Concepts¶

fsspec-db maps database structure onto the fsspec filesystem model. Schemas, tables, views, columns, indexes, and constraints become paths. Table data becomes files whose extension selects the transfer format.

Layers¶

The implementation has three layers:

A Rust Database trait describes database primitives: list schemas, list relations, inspect metadata, run queries, and insert Arrow batches.
Rust DatabaseFs<D> turns a Database implementation into an fsspec_rs::FileSystem. It owns path parsing, metadata shaping, SQL generation for table reads, and format encoding/decoding.
Python filesystem classes subclass fsspec.AbstractFileSystem and delegate primitives to the PyO3 bridge. Python gets normal fsspec behavior while Rust remains the source of truth for database path semantics.

The native SQLite, PostgreSQL, and MySQL backends use sqlx. Python-defined databases implement AbstractDatabase; the reverse bridge lets Rust call that Python object through the same DatabaseFs path.

Data Model¶

info() and ls(detail=True) return ordinary fsspec dictionaries with these common keys:

Key	Meaning
`name`	Absolute fsspec-db path, without protocol.
`type`	`"directory"` for schemas, relations, and facets; `"file"` for metadata items and materialized data.
`size`	Byte size when known. Materialized table reads usually learn size only after encoding.
`kind`	fsspec-db object kind, such as `schema`, `table`, `view`, `column`, `index`, or `constraint`.

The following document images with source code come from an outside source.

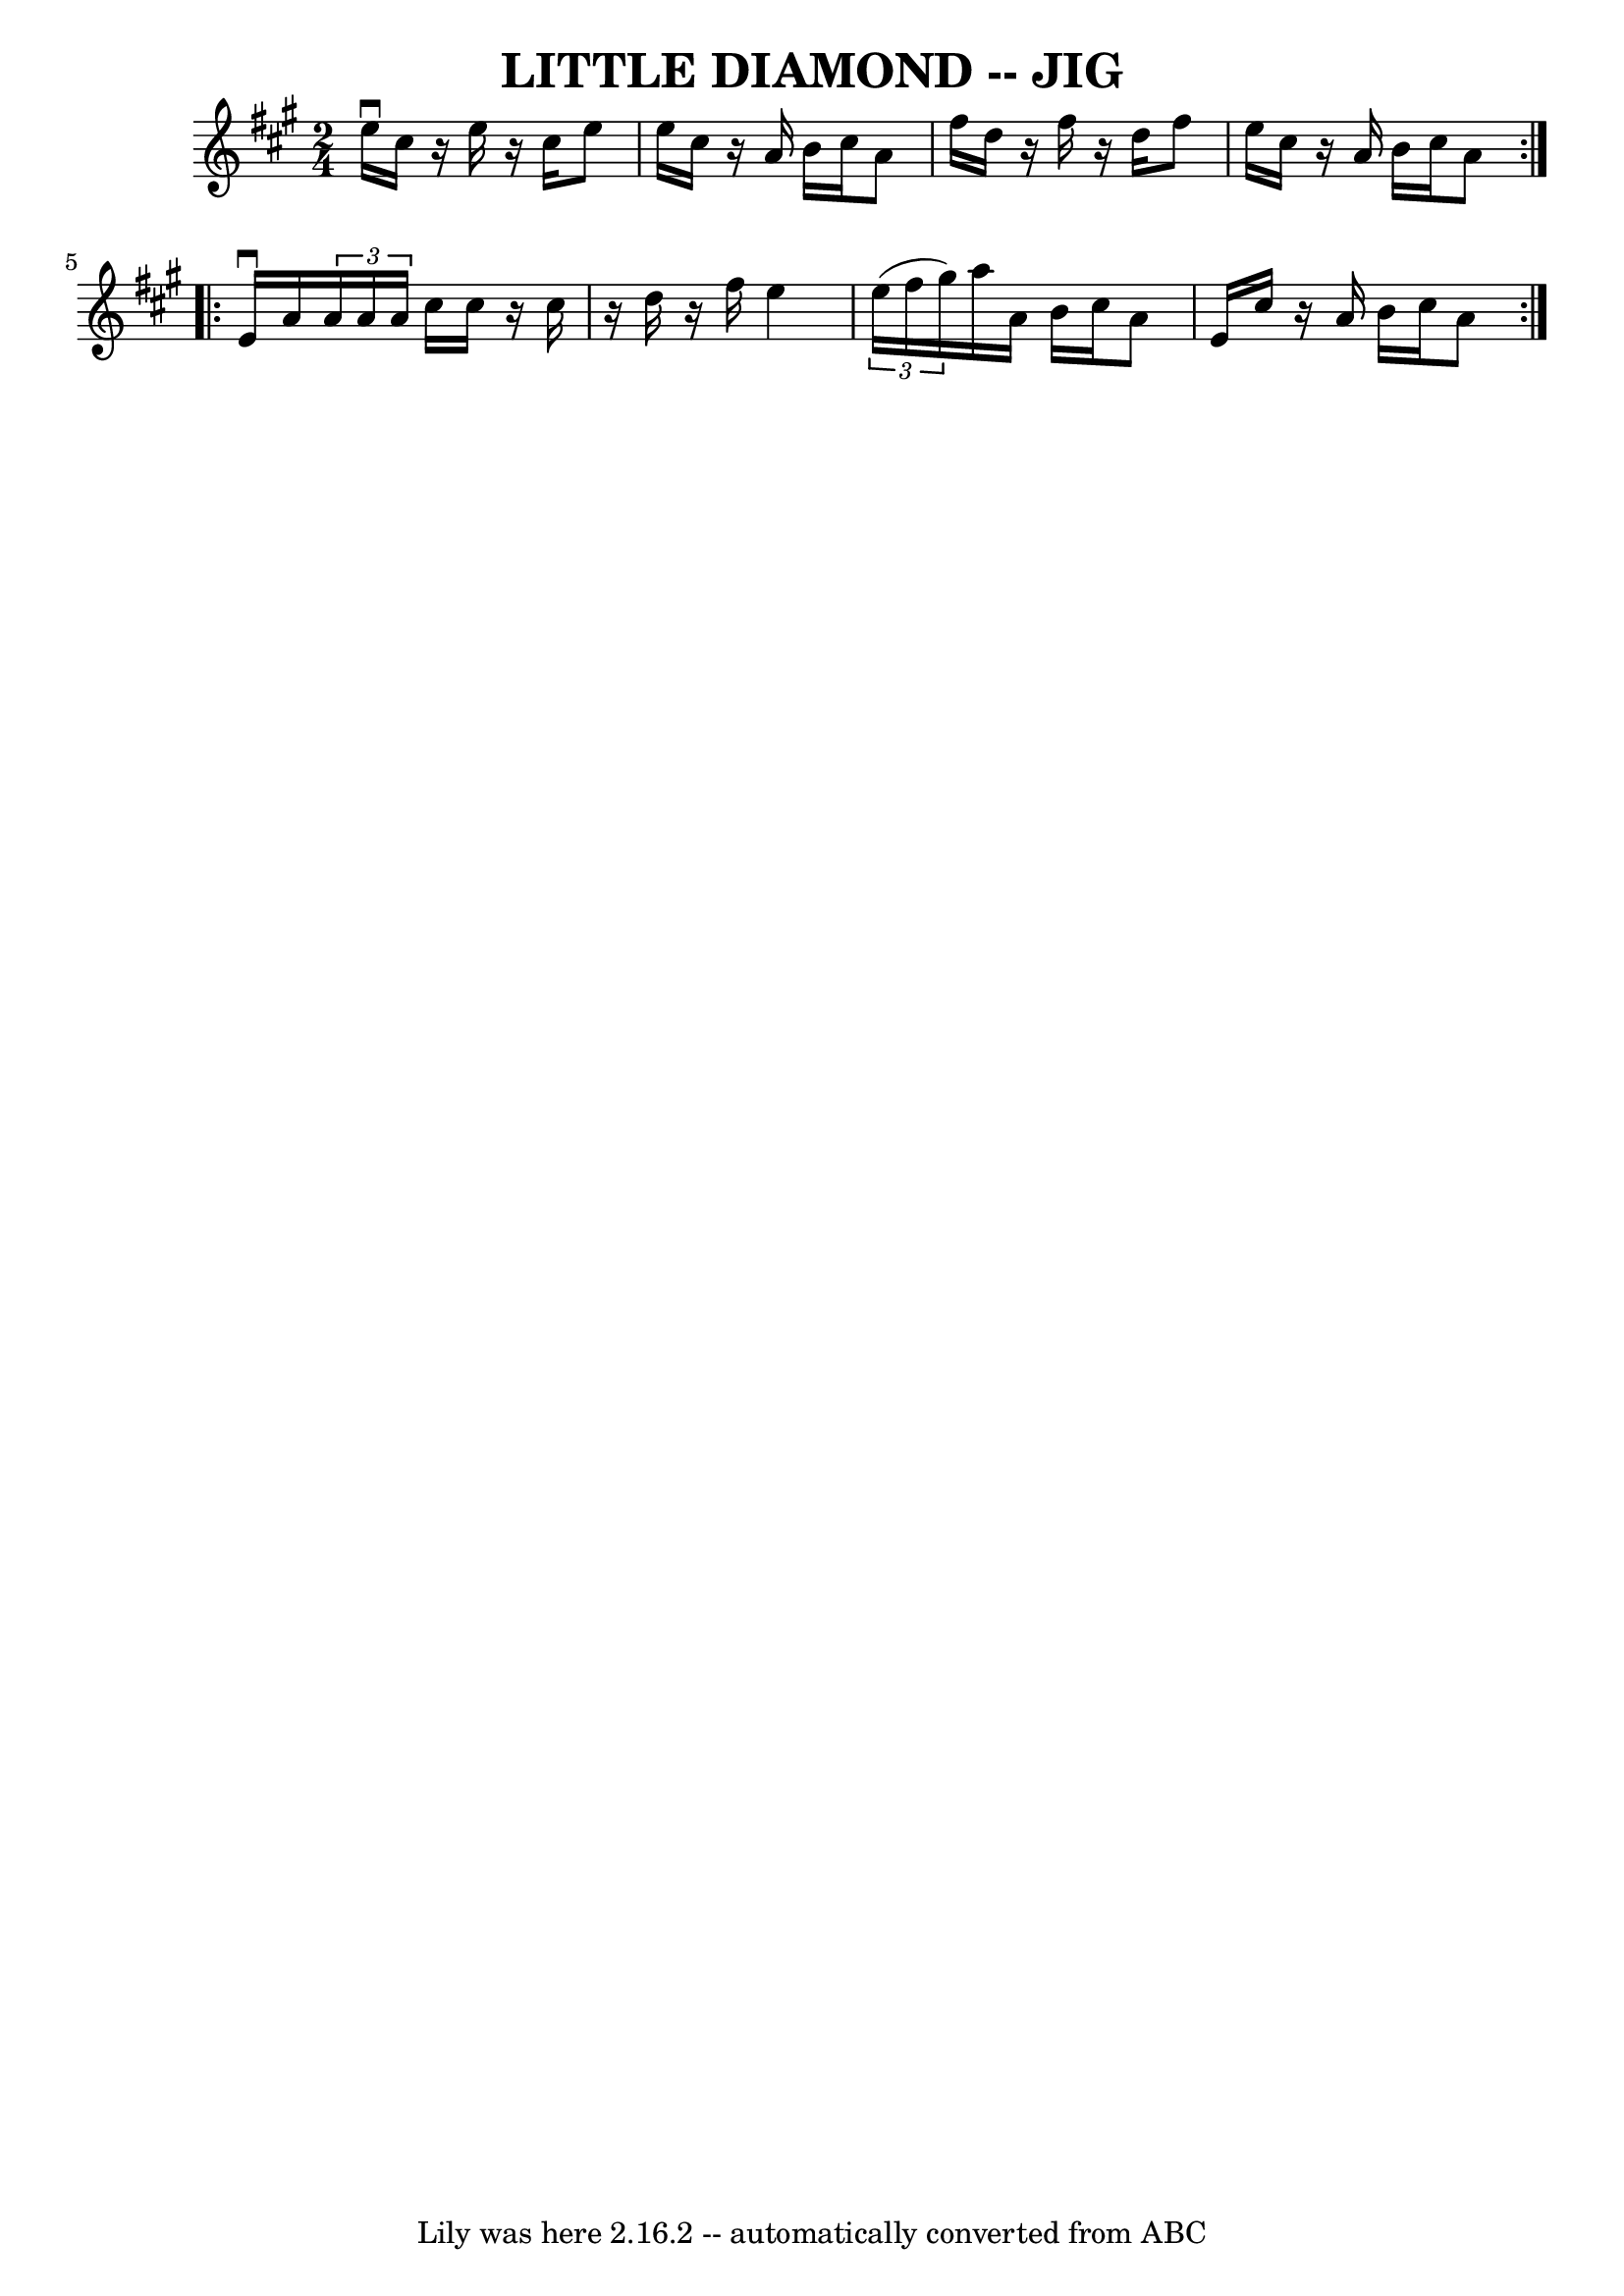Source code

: \version "2.7.40"
\header {
	book = "Ryan's Mammoth Collection of Fiddle Tunes"
	crossRefNumber = "1"
	footnotes = ""
	tagline = "Lily was here 2.16.2 -- automatically converted from ABC"
	title = "LITTLE DIAMOND -- JIG"
}
voicedefault =  {
\set Score.defaultBarType = "empty"

\repeat volta 2 {
\time 2/4 \key a \major   e''16 ^\downbow   cis''16    r16 e''16    r16 cis''16 
   e''8    \bar "|"   e''16    cis''16    r16 a'16    b'16    cis''16    a'8    
\bar "|"   fis''16    d''16    r16 fis''16    r16 d''16    fis''8    \bar "|"   
e''16    cis''16    r16 a'16    b'16    cis''16    a'8    }     
\repeat volta 2 {   e'16 ^\downbow   a'16    \times 2/3 {   a'16    a'16    
a'16  }   cis''16    cis''16    r16 cis''16    \bar "|"   r16 d''16    r16 
fis''16    e''4    \bar "|"   \times 2/3 {   e''16 (   fis''16    gis''16  -) } 
  a''16    a'16    b'16    cis''16    a'8    \bar "|"   e'16    cis''16    r16 
a'16    b'16    cis''16    a'8    }   
}

\score{
    <<

	\context Staff="default"
	{
	    \voicedefault 
	}

    >>
	\layout {
	}
	\midi {}
}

Extra metadata is stored directly in the same dictionary:

Path	Extra fields
Relation directory	`kind`, optional `row_count`, optional `size_bytes`.
Column item	`data_type`, `nullable`, `ordinal`, `primary_key`, optional `default`.
Index item	`columns`, `unique`, optional `method`.
Constraint item	`kind`, `columns`, optional `references`, optional `expr`.
Data file	`format`, `dialect`, `size_known`.

Reads¶

Reading a data path runs a generated SELECT against the relation, converts rows to Arrow, then encodes the result based on the path extension:

Extension	Bytes returned
`.arrow`	Arrow IPC stream
`.parquet`	Parquet
`.csv`	CSV with a header
`.jsonl`	Arrow JSON line-delimited records
`.sql`	DDL or view definition text

fs.query(sql, params=None) is intentionally separate from path reads. It accepts raw SQL, binds parameters, and returns a pyarrow.Table.

Writes¶

Writes decode incoming Arrow-compatible bytes and call Database.insert():

Operation	Insert mode
`open(path, "wb")`	truncate relation, then insert rows
`open(path, "ab")`	append rows
`pipe_file(path, bytes)`	truncate by default
`pipe_file(path, bytes, mode="append")`	append
`put_file(local, path)`	truncate by default
`put_file(local, path, mode="append")`	append

DDL writes are deliberately not part of the early surface. Creating or dropping tables will be a guarded later feature.

Boundaries¶

Current native support is SQLite, PostgreSQL, and MySQL. These backends handle common Arrow scalar types: booleans, integers, floats, UTF-8 strings, binary values, and all-null columns. SQLite also binds temporal arrays as integer epoch values. Decimal, temporal, and specialized PostgreSQL/MySQL types should be cast in SQL until richer Arrow mappings land.